You’ll recognise Maslow’s hierarchy of needs. It’s been used to reference the psychology of human motivation since the 1940s. The broad foundation is physiological – clean teeth, a roof over your head and a bit of breakfast. Once you’ve had your porridge, needs become increasingly complex. They rise through safety, love, esteem and peak at the holy grail of something that feels like a life well-lived – self-actualisation.
The popular understanding is that we all start at baseline. Once your needs are met on each ‘level’ you can finally get to (deep breath) the complete realisation of your human potential. Game ON, right?
WELL. This reductionist interpretation was invented and popularised (likely) by management consultants who wanted to improve productivity. This wasn’t Maslow’s intention. He was about growth yes, but also nuance and human curiosity.
In reality, most people are partially satisfied with their lot and any behaviour tends to be motivated by multiple needs rather than one of them.
Your feed/inbox/notifications will keep you middling on that pyramid for as long as you’re willing to hang around. Don’t expect much next-level satisfaction, just endless CLICK HERE solutions to needs that for the most part, you didn’t even know you had.
It’s a distraction, but do we even know what we’re looking for amidst all hard scrolling anymore? I’ve never even seen self-actualisation on a homepage drop down - it’s almost as though I’m looking in the wrong place.
The choice
If you’re striving for self-actualisation (and aren’t we all?) then great news – there’s lots of ways to free yourself from adding more needs to your pile. A reframing of context is as good a place to start.
Williams Burroughs would take the New York Times, cut and paste words, build new sentences and then say, “Let’s see what the real news is!”
This is scrappy subculture genius – critical thinking to shift messaging that takes you beyond the page.
What’s the agenda, what are you buying into and what story are you gonna tell? Some stories will trap you. Others will set you free.
Middling
There’s a growing chasm between my tastes and the work that I’m able to create/open to sharing. It means my output has slowed, feels trite and is constantly disappointing me.

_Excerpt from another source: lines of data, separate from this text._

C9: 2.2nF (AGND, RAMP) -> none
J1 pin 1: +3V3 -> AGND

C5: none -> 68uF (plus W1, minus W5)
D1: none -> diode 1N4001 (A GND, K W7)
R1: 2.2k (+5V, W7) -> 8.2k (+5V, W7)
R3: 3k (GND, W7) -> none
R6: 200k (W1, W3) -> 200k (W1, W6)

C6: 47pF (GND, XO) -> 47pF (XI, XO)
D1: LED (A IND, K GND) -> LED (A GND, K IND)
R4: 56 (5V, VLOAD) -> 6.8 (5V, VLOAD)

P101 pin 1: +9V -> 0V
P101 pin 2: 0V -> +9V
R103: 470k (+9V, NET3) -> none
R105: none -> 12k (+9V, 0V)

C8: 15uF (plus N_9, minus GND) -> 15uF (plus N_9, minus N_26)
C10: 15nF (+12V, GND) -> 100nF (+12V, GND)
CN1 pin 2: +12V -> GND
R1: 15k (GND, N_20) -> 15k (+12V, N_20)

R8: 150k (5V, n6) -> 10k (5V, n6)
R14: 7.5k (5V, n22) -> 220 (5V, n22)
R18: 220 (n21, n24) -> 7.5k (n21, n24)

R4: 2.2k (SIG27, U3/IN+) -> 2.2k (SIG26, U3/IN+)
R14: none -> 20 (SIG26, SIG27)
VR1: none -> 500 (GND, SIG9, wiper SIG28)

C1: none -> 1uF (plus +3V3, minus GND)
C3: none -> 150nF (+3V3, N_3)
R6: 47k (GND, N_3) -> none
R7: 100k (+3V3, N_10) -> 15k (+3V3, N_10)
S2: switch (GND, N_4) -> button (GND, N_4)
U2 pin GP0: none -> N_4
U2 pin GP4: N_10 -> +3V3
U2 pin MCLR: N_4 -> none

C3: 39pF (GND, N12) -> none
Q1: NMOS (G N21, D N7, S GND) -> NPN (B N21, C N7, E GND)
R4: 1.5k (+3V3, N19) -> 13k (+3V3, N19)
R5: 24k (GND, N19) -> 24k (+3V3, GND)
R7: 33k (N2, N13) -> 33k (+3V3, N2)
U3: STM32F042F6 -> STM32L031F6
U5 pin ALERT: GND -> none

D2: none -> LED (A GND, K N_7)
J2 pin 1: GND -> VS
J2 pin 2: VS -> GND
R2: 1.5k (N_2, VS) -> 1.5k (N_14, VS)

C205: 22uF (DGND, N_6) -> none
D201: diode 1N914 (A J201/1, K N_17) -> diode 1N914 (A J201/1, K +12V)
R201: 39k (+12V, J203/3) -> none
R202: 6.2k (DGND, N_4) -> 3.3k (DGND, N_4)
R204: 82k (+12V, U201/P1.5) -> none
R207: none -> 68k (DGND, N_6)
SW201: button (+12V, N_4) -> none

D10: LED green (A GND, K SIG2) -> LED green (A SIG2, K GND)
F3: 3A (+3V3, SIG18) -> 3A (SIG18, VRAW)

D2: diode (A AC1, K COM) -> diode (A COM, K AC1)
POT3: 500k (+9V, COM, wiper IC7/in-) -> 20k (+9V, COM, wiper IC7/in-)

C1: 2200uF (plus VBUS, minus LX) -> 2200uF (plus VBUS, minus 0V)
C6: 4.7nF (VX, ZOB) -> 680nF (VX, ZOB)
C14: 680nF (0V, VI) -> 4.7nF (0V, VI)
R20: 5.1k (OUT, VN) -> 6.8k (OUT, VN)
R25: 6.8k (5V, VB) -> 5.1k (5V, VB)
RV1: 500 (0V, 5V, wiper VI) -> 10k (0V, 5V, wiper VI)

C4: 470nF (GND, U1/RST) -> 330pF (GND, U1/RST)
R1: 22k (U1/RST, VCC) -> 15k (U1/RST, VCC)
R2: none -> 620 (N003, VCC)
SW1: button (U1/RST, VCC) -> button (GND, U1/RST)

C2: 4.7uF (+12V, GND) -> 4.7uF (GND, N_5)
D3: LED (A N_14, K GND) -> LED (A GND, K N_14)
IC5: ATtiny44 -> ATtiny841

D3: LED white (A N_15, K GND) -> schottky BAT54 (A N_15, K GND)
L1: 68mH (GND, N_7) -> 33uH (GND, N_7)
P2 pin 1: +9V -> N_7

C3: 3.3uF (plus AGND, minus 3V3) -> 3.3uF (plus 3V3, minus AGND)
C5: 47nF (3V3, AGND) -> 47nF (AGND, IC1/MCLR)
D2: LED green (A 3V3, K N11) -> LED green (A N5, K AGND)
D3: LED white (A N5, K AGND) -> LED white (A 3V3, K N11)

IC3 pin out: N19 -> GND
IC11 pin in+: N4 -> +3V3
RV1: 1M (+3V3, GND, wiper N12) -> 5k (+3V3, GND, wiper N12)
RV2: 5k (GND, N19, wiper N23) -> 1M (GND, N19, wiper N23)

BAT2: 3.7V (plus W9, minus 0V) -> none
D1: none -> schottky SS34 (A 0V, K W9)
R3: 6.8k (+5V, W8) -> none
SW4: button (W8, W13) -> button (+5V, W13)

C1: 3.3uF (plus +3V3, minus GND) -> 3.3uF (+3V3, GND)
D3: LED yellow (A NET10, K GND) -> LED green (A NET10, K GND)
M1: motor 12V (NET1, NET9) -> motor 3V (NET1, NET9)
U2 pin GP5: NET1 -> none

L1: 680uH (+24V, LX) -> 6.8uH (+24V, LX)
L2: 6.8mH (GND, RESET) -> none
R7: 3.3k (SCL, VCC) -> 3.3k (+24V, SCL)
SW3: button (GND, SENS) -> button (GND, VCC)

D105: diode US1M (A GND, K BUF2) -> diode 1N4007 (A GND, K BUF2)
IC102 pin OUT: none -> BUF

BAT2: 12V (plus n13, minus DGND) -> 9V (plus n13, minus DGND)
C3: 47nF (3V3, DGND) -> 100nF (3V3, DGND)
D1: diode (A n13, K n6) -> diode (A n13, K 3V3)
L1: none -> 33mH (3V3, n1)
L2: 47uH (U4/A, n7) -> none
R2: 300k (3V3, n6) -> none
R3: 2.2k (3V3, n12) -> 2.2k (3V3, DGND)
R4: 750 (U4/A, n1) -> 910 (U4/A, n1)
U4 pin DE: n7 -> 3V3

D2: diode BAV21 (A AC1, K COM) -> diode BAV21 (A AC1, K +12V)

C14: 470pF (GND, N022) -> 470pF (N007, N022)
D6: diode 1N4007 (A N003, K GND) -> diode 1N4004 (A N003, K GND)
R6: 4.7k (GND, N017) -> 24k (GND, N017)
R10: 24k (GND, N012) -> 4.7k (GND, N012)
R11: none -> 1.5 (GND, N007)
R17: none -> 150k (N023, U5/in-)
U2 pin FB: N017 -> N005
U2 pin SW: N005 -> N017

I’m reading this life-changing (v good) book Tomorrow and Tomorrow and Tomorrow by Gabrielle Zevin and this quote showed up like the last piece of a puzzle,
“There is a time for any fledgling artist where one's taste exceeds one's abilities. The only way to get through this period is to make things anyway.”
Bon oui. Self-actualisation seems to be taking a lifetime. But maybe that’s the point.
Right now, I’m hitting send on partial satisfaction, nuance and human curiosity – the best of the rest. Business as usual then.